**Task goal:** The answer must be the full listing, word for word, with no pictures in it.

- Opening Delimiter -

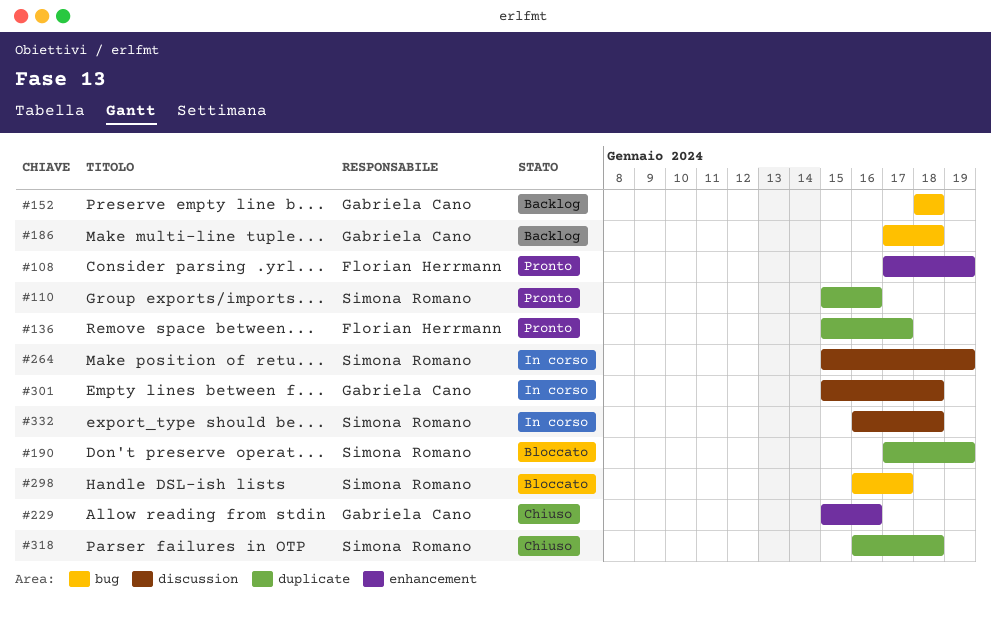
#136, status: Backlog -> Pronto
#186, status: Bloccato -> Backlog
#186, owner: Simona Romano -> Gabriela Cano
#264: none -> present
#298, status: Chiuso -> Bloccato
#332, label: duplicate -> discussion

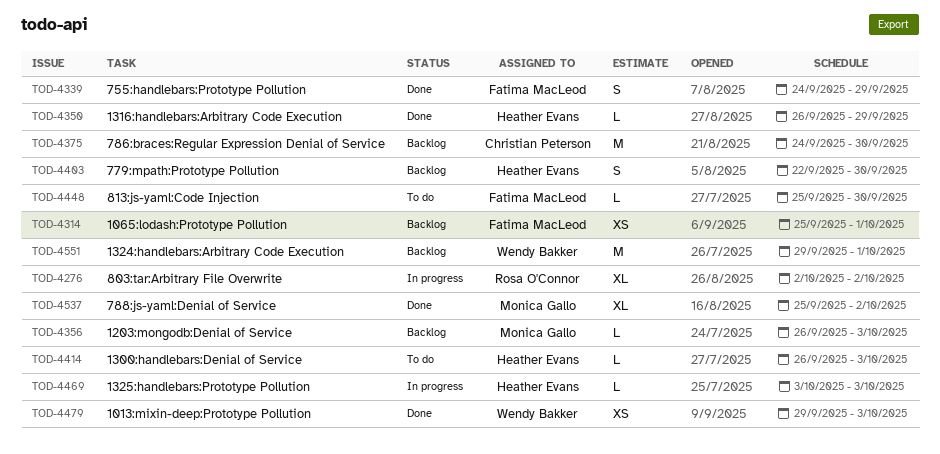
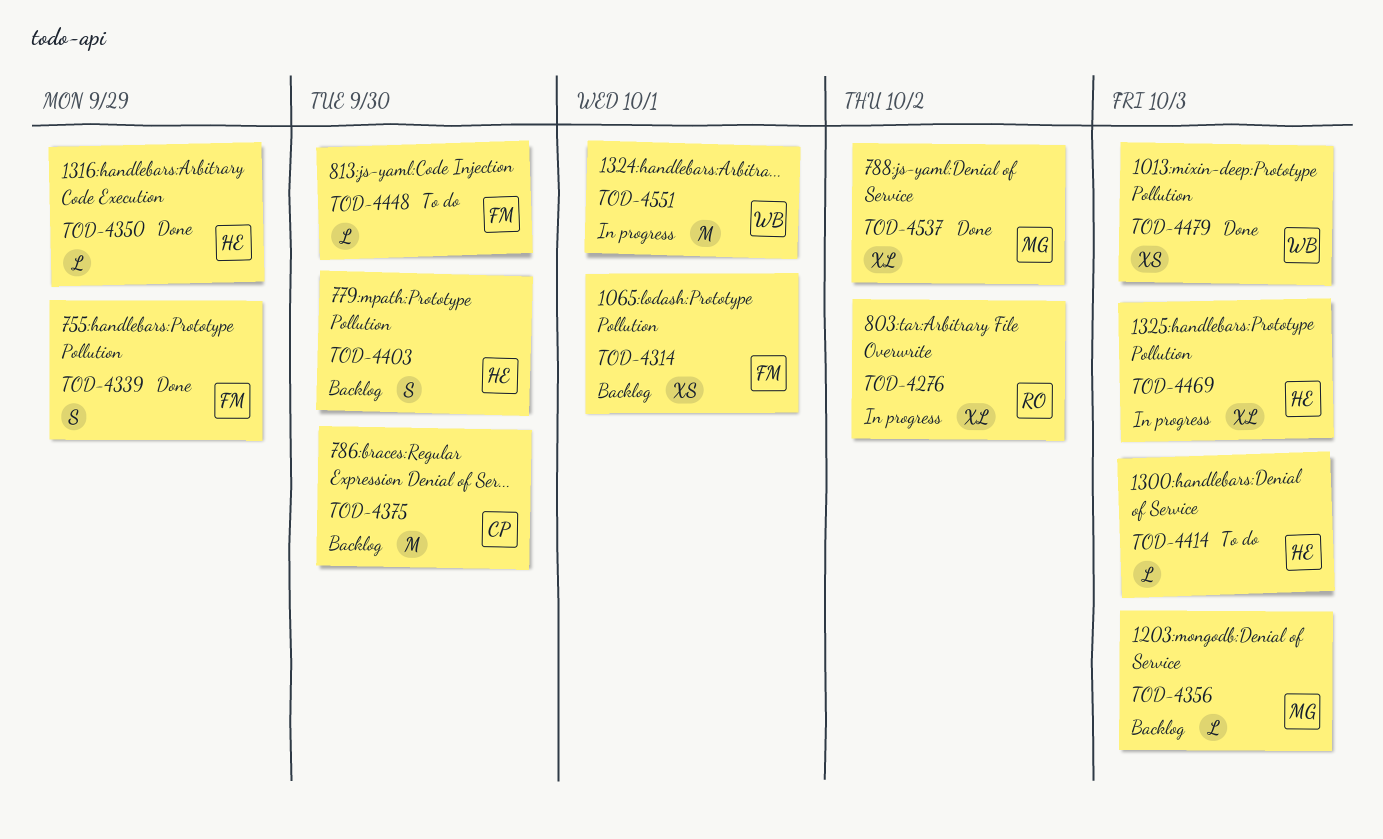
TOD-4469, estimate: L -> XL
TOD-4551, status: Backlog -> In progress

- Closing Delimiter -

**Task output:**
#136, status: Backlog -> Pronto
#186, status: Bloccato -> Backlog
#186, owner: Simona Romano -> Gabriela Cano
#264: none -> present
#298, status: Chiuso -> Bloccato
#332, label: duplicate -> discussion

TOD-4469, estimate: L -> XL
TOD-4551, status: Backlog -> In progress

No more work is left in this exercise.